Exercise:
Can you write out every line from the start of the records below through the line containing "11: (70, 272, 3.86)", leaving out any pictures?

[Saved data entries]
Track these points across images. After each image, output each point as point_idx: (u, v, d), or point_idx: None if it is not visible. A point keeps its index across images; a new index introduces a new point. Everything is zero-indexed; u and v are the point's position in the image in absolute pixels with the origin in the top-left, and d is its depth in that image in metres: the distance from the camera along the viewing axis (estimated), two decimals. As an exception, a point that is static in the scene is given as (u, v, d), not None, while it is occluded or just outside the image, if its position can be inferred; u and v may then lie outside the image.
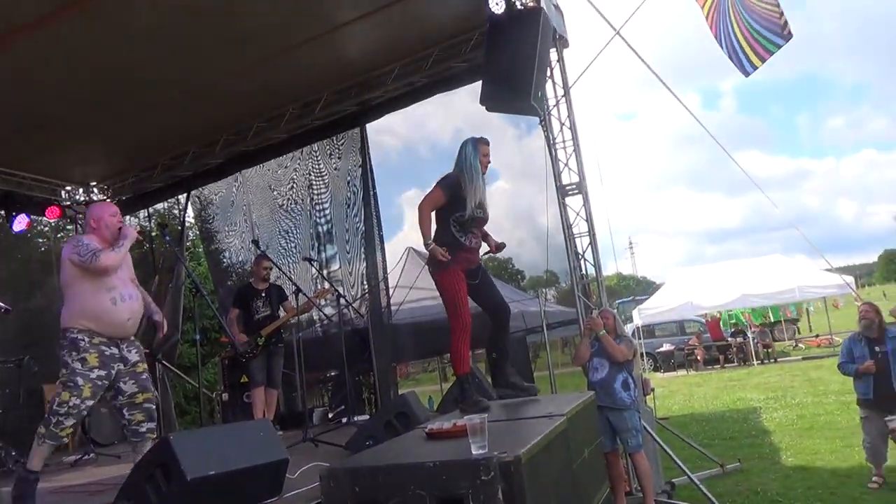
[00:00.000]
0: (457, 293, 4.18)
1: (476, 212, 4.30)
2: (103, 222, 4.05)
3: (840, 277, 15.43)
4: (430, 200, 4.22)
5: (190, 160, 9.13)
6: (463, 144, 4.38)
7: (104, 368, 3.79)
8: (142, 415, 3.95)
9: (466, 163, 4.28)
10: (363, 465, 2.83)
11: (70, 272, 3.86)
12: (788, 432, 8.79)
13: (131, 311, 3.97)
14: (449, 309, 4.24)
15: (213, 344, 12.98)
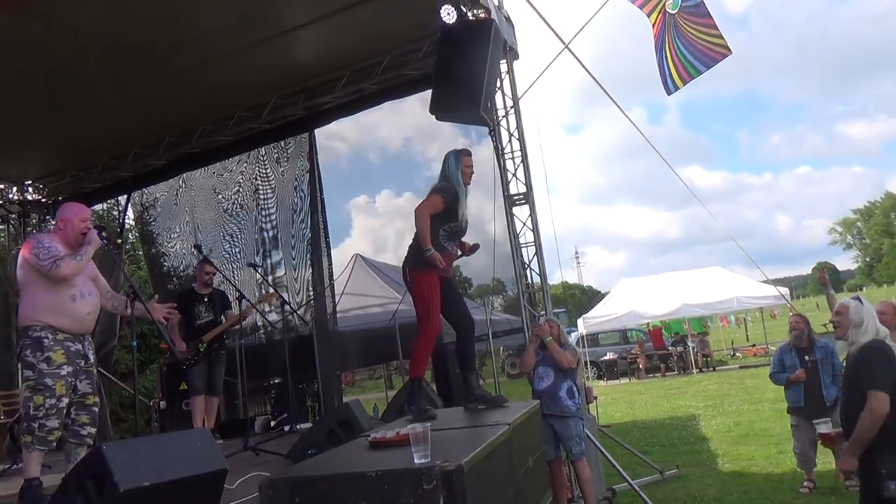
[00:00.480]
0: (432, 298, 4.16)
1: (463, 223, 4.34)
2: (70, 225, 4.00)
3: (776, 289, 15.95)
4: (429, 206, 4.18)
5: (132, 161, 8.88)
6: (446, 157, 4.38)
7: (71, 364, 3.78)
8: (87, 417, 3.89)
9: (454, 175, 4.29)
10: (304, 474, 2.79)
11: (28, 271, 3.81)
12: (725, 439, 9.03)
13: (91, 307, 3.97)
14: (421, 313, 4.21)
15: (152, 350, 12.64)
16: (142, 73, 6.56)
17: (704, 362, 21.47)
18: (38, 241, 3.87)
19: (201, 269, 6.83)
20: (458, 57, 5.65)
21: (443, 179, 4.31)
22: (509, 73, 7.18)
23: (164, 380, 7.70)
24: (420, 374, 4.30)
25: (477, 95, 5.60)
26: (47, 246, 3.82)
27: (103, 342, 9.13)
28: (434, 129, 8.59)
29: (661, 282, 21.64)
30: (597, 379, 21.25)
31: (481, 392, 4.46)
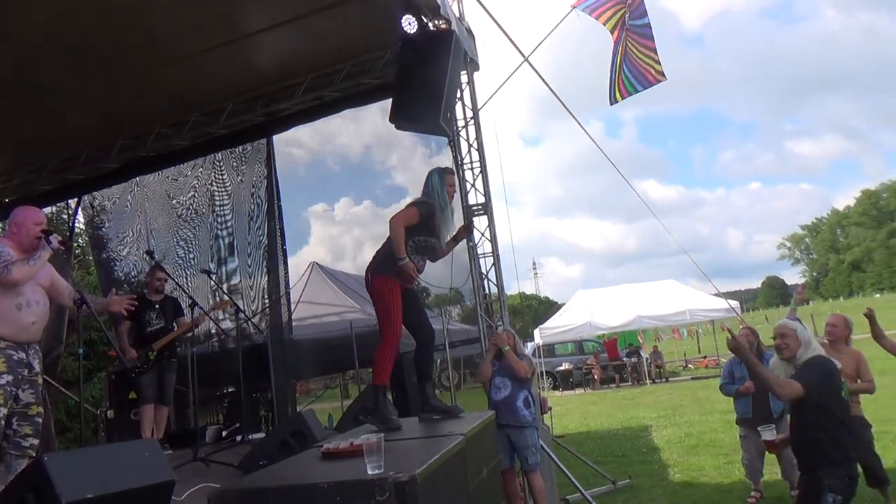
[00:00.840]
0: (394, 304, 4.14)
1: (443, 242, 4.35)
2: (24, 229, 3.90)
3: (727, 302, 16.32)
4: (404, 217, 4.18)
5: (83, 163, 8.65)
6: (430, 174, 4.39)
7: (11, 373, 3.67)
8: (29, 428, 3.76)
9: (435, 194, 4.29)
10: (254, 486, 2.74)
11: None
12: (676, 449, 9.17)
13: (37, 316, 3.87)
14: (383, 318, 4.18)
15: (101, 358, 12.30)
16: (95, 73, 6.41)
17: (658, 373, 21.84)
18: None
19: (153, 275, 6.70)
20: (418, 67, 5.66)
21: (425, 196, 4.32)
22: (469, 85, 7.22)
23: (113, 388, 7.50)
24: (384, 381, 4.28)
25: (437, 106, 5.62)
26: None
27: (49, 349, 8.85)
28: (394, 138, 8.59)
29: (616, 294, 21.96)
30: (552, 389, 21.43)
31: (437, 402, 4.46)
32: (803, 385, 3.63)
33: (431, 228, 4.26)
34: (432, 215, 4.24)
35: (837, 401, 3.71)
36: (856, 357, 5.26)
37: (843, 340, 5.37)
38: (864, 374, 5.21)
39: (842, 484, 3.54)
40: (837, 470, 3.55)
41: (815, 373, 3.71)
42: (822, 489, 3.50)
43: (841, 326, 5.38)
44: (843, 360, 5.20)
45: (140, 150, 8.39)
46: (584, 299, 22.09)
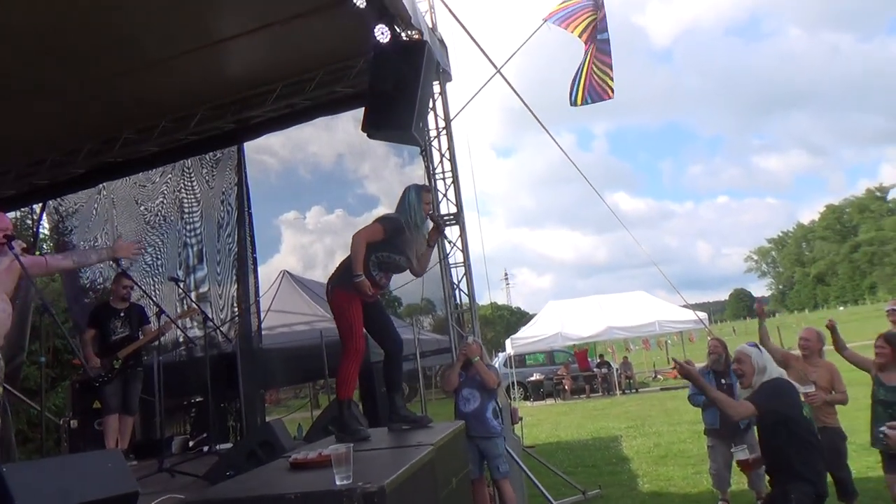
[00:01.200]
0: (354, 316, 4.12)
1: (411, 262, 4.31)
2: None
3: (695, 314, 16.52)
4: (368, 234, 4.15)
5: (49, 168, 8.50)
6: (406, 191, 4.32)
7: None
8: None
9: (411, 211, 4.22)
10: (221, 496, 2.71)
11: None
12: (646, 459, 9.24)
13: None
14: (344, 331, 4.16)
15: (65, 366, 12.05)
16: (62, 76, 6.31)
17: (627, 384, 22.00)
18: None
19: (118, 282, 6.58)
20: (390, 76, 5.67)
21: (400, 212, 4.25)
22: (442, 95, 7.25)
23: (76, 397, 7.35)
24: (349, 395, 4.24)
25: (409, 115, 5.63)
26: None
27: (11, 356, 8.64)
28: (366, 147, 8.59)
29: (587, 304, 22.11)
30: (523, 399, 21.46)
31: (406, 412, 4.44)
32: (754, 404, 3.71)
33: (398, 246, 4.22)
34: (399, 232, 4.20)
35: (799, 420, 3.78)
36: (829, 369, 5.37)
37: (817, 353, 5.50)
38: (837, 386, 5.32)
39: (809, 500, 3.60)
40: (805, 486, 3.61)
41: (766, 391, 3.79)
42: (790, 501, 3.56)
43: (814, 340, 5.52)
44: (817, 372, 5.31)
45: (107, 155, 8.26)
46: (555, 310, 22.21)
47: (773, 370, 3.88)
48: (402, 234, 4.22)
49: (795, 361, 5.52)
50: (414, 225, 4.23)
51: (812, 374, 5.31)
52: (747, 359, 3.90)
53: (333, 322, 4.28)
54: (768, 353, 4.01)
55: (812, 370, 5.36)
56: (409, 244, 4.27)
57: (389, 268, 4.30)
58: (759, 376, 3.85)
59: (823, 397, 5.16)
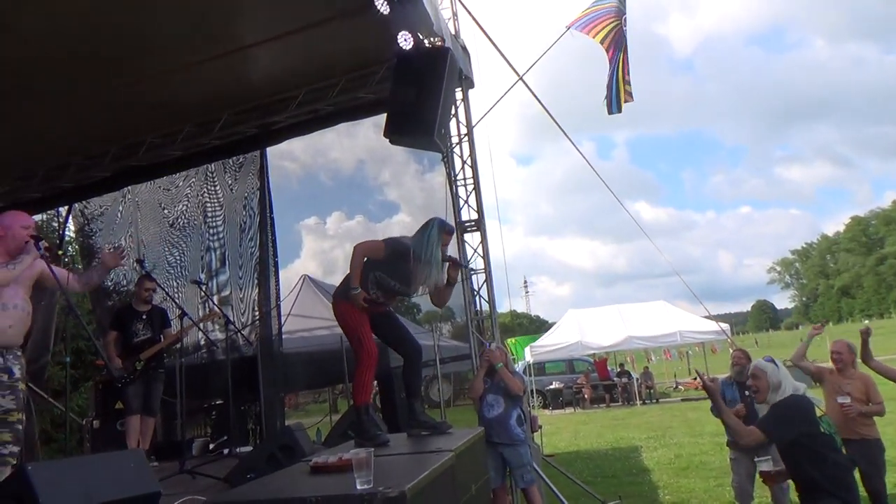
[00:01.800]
0: (358, 325, 4.12)
1: (405, 290, 4.29)
2: (11, 232, 3.82)
3: (717, 324, 16.34)
4: (367, 248, 4.14)
5: (74, 171, 8.61)
6: (430, 224, 4.23)
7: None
8: (9, 435, 3.64)
9: (427, 246, 4.13)
10: (242, 498, 2.71)
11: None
12: (666, 471, 9.13)
13: (14, 319, 3.76)
14: (353, 341, 4.18)
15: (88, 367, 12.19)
16: (88, 81, 6.39)
17: (648, 394, 21.81)
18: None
19: (141, 285, 6.65)
20: (413, 83, 5.68)
21: (415, 241, 4.18)
22: (464, 102, 7.26)
23: (99, 398, 7.43)
24: (366, 400, 4.26)
25: (431, 122, 5.64)
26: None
27: (35, 357, 8.75)
28: (387, 153, 8.61)
29: (607, 314, 21.96)
30: (542, 408, 21.35)
31: (425, 418, 4.44)
32: (763, 431, 3.66)
33: (396, 270, 4.19)
34: (401, 258, 4.15)
35: (816, 435, 3.71)
36: (864, 381, 5.30)
37: (851, 365, 5.44)
38: (873, 397, 5.25)
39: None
40: (833, 501, 3.55)
41: (774, 415, 3.74)
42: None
43: (846, 352, 5.46)
44: (852, 384, 5.23)
45: (132, 159, 8.35)
46: (576, 318, 22.09)
47: (789, 386, 3.80)
48: (404, 262, 4.16)
49: (829, 375, 5.45)
50: (425, 260, 4.12)
51: (846, 385, 5.25)
52: (763, 375, 3.84)
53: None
54: (785, 370, 3.93)
55: (846, 382, 5.29)
56: (409, 273, 4.20)
57: (385, 291, 4.26)
58: (773, 393, 3.79)
59: (859, 409, 5.08)
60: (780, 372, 3.84)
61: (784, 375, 3.83)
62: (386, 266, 4.17)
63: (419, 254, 4.12)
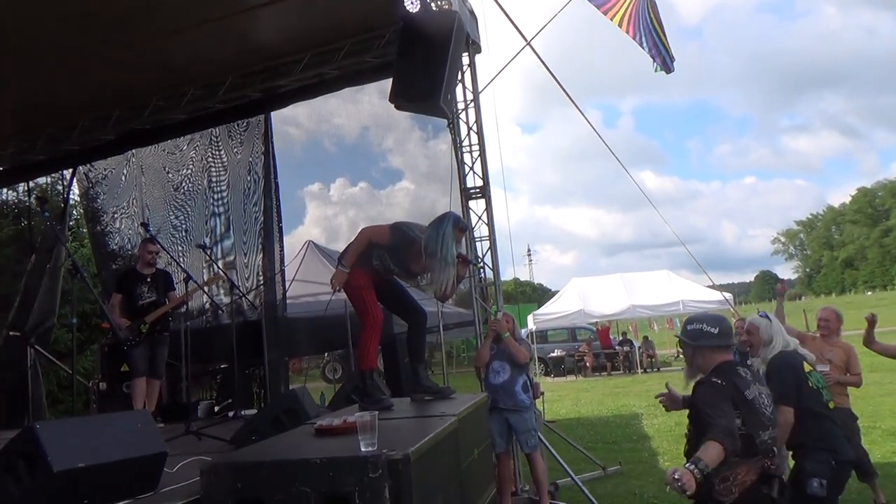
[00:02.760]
0: (362, 289, 4.15)
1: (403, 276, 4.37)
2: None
3: (721, 294, 16.36)
4: (374, 233, 4.18)
5: (78, 133, 8.58)
6: (445, 218, 4.21)
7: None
8: None
9: (440, 242, 4.08)
10: (246, 459, 2.74)
11: None
12: (666, 438, 9.21)
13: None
14: (357, 304, 4.20)
15: (93, 330, 12.28)
16: (93, 42, 6.32)
17: (649, 363, 21.92)
18: None
19: (144, 248, 6.65)
20: (420, 47, 5.61)
21: (429, 235, 4.13)
22: (471, 67, 7.17)
23: (105, 361, 7.49)
24: (371, 365, 4.29)
25: (437, 87, 5.57)
26: None
27: (42, 320, 8.84)
28: (391, 120, 8.53)
29: (610, 282, 21.99)
30: (544, 375, 21.50)
31: (429, 383, 4.50)
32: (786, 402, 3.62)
33: (398, 256, 4.21)
34: (407, 246, 4.17)
35: (807, 393, 3.74)
36: (846, 350, 5.32)
37: (835, 333, 5.45)
38: (853, 367, 5.27)
39: (826, 468, 3.58)
40: (821, 455, 3.59)
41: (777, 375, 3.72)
42: (805, 475, 3.54)
43: (833, 320, 5.47)
44: (834, 352, 5.25)
45: (136, 122, 8.32)
46: (579, 287, 22.13)
47: (780, 342, 3.83)
48: (409, 249, 4.18)
49: (811, 341, 5.46)
50: (441, 257, 4.09)
51: (828, 353, 5.26)
52: (756, 330, 3.90)
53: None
54: (779, 324, 3.95)
55: (829, 349, 5.30)
56: (412, 261, 4.23)
57: (385, 268, 4.27)
58: (765, 348, 3.84)
59: (835, 377, 5.09)
60: (773, 327, 3.86)
61: (776, 331, 3.86)
62: (389, 250, 4.20)
63: (434, 250, 4.08)
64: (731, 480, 2.94)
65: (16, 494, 2.51)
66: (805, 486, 3.54)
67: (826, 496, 3.55)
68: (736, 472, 2.93)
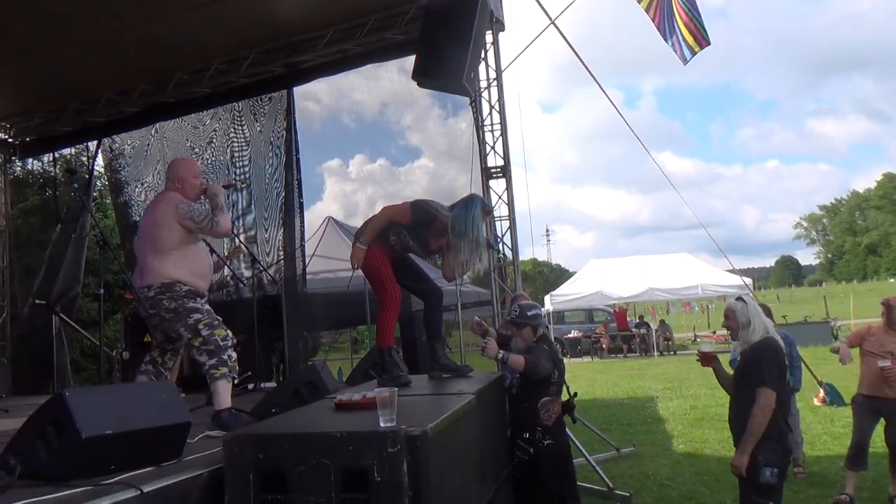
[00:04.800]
0: (380, 267, 4.17)
1: (422, 254, 4.41)
2: (187, 183, 4.00)
3: (740, 278, 16.25)
4: (395, 212, 4.20)
5: (103, 106, 8.66)
6: (472, 200, 4.24)
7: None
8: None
9: (469, 224, 4.10)
10: (268, 431, 2.79)
11: (179, 232, 3.82)
12: (681, 421, 9.23)
13: (210, 267, 4.17)
14: (375, 283, 4.22)
15: (117, 300, 12.48)
16: (118, 15, 6.38)
17: (666, 346, 21.88)
18: (178, 201, 3.84)
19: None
20: (443, 24, 5.60)
21: (457, 218, 4.13)
22: (494, 45, 7.12)
23: (128, 330, 7.61)
24: (389, 343, 4.34)
25: (461, 64, 5.57)
26: (194, 206, 3.87)
27: (67, 289, 8.99)
28: (410, 97, 8.52)
29: (629, 264, 21.92)
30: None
31: (447, 361, 4.52)
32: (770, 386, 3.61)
33: (419, 234, 4.23)
34: (428, 224, 4.20)
35: (783, 384, 3.75)
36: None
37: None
38: None
39: (776, 457, 3.61)
40: (772, 444, 3.60)
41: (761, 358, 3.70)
42: (759, 464, 3.56)
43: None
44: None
45: (161, 95, 8.39)
46: (597, 268, 22.07)
47: (759, 324, 3.81)
48: (430, 227, 4.21)
49: (868, 333, 5.31)
50: (471, 240, 4.11)
51: (890, 344, 5.11)
52: (732, 314, 3.90)
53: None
54: (755, 307, 3.93)
55: (891, 340, 5.13)
56: (431, 239, 4.27)
57: (403, 245, 4.29)
58: (744, 331, 3.83)
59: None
60: (749, 310, 3.85)
61: (753, 313, 3.84)
62: (409, 227, 4.21)
63: (463, 231, 4.10)
64: (550, 410, 4.36)
65: (45, 459, 2.58)
66: (759, 475, 3.57)
67: (777, 483, 3.59)
68: (552, 405, 4.38)
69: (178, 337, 3.90)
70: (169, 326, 3.89)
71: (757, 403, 3.59)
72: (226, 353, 3.85)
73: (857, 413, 5.40)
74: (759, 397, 3.59)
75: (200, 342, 3.82)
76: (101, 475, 2.58)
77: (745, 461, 3.60)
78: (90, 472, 2.57)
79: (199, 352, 3.84)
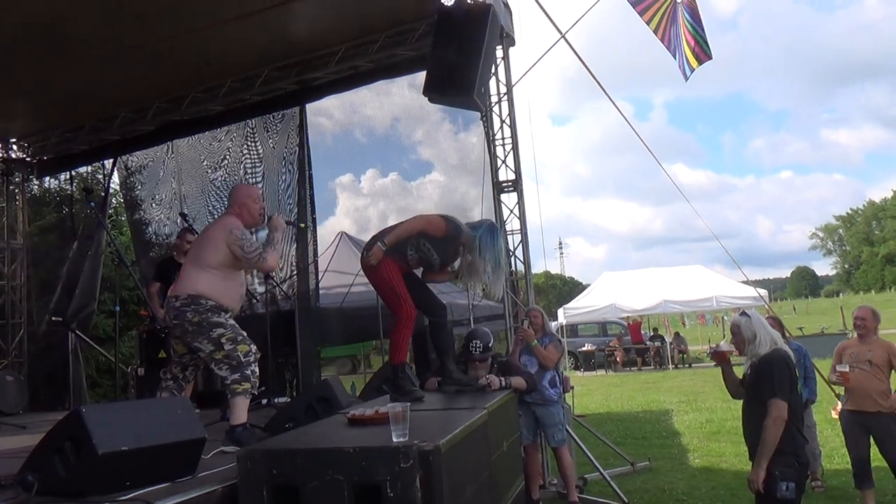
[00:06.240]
0: (395, 285, 4.13)
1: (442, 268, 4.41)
2: (247, 209, 4.08)
3: (755, 290, 16.13)
4: (428, 224, 4.22)
5: (119, 124, 8.79)
6: (496, 231, 4.41)
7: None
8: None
9: (493, 249, 4.27)
10: (282, 447, 2.81)
11: (224, 255, 3.90)
12: (697, 434, 9.15)
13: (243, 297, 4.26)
14: (391, 299, 4.18)
15: (132, 317, 12.56)
16: (133, 35, 6.47)
17: (681, 359, 21.73)
18: (237, 229, 3.92)
19: (183, 237, 6.76)
20: (454, 40, 5.63)
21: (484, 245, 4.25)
22: (504, 60, 7.17)
23: (143, 347, 7.65)
24: (402, 359, 4.31)
25: (471, 80, 5.59)
26: (249, 238, 3.94)
27: (83, 305, 9.07)
28: (421, 112, 8.57)
29: (642, 277, 21.81)
30: (574, 369, 21.41)
31: (458, 375, 4.51)
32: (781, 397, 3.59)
33: (443, 249, 4.27)
34: (455, 239, 4.26)
35: (795, 395, 3.71)
36: (886, 348, 5.21)
37: (873, 331, 5.33)
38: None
39: (793, 471, 3.56)
40: (788, 458, 3.56)
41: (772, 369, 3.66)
42: (774, 479, 3.52)
43: (870, 319, 5.34)
44: (874, 351, 5.15)
45: (175, 113, 8.49)
46: (610, 281, 21.98)
47: (766, 337, 3.77)
48: (454, 242, 4.27)
49: (846, 348, 5.41)
50: (499, 267, 4.32)
51: (867, 353, 5.15)
52: (738, 330, 3.86)
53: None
54: (761, 318, 3.91)
55: (867, 350, 5.19)
56: (452, 255, 4.34)
57: (423, 259, 4.31)
58: (751, 345, 3.79)
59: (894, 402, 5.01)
60: (754, 323, 3.82)
61: (758, 326, 3.81)
62: (438, 241, 4.23)
63: (490, 259, 4.25)
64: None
65: (63, 475, 2.61)
66: (775, 490, 3.53)
67: (794, 498, 3.54)
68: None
69: (199, 349, 3.92)
70: (191, 339, 3.91)
71: (769, 416, 3.56)
72: (248, 368, 3.86)
73: (845, 430, 5.43)
74: (770, 409, 3.56)
75: (223, 356, 3.84)
76: (117, 491, 2.61)
77: (762, 476, 3.57)
78: (106, 489, 2.60)
79: (221, 366, 3.85)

Exercise output:
Track these points across images. After each image, output each point as point_idx: (u, v, d), or point_idx: None if it is not visible. A point keeps its index across images; a new index introduces a new point. Everything is zero-indexed; u and v are the point's position in the image in absolute pixels with the origin in the top-left, and d is its depth in that image in metres: the distance from the camera along the viewing axis (estimated), two decimals. As an exception, a point that is static in the scene is given as (u, v, d), not None, while it is occluded or just outside the image, if its position can be inferred; u and v may then lie outside the image.
[00:00.000]
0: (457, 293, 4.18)
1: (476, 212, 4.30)
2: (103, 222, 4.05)
3: (840, 277, 15.43)
4: (430, 200, 4.22)
5: (190, 160, 9.13)
6: (463, 144, 4.38)
7: (104, 368, 3.79)
8: (142, 415, 3.95)
9: (466, 163, 4.28)
10: (363, 465, 2.83)
11: (70, 272, 3.86)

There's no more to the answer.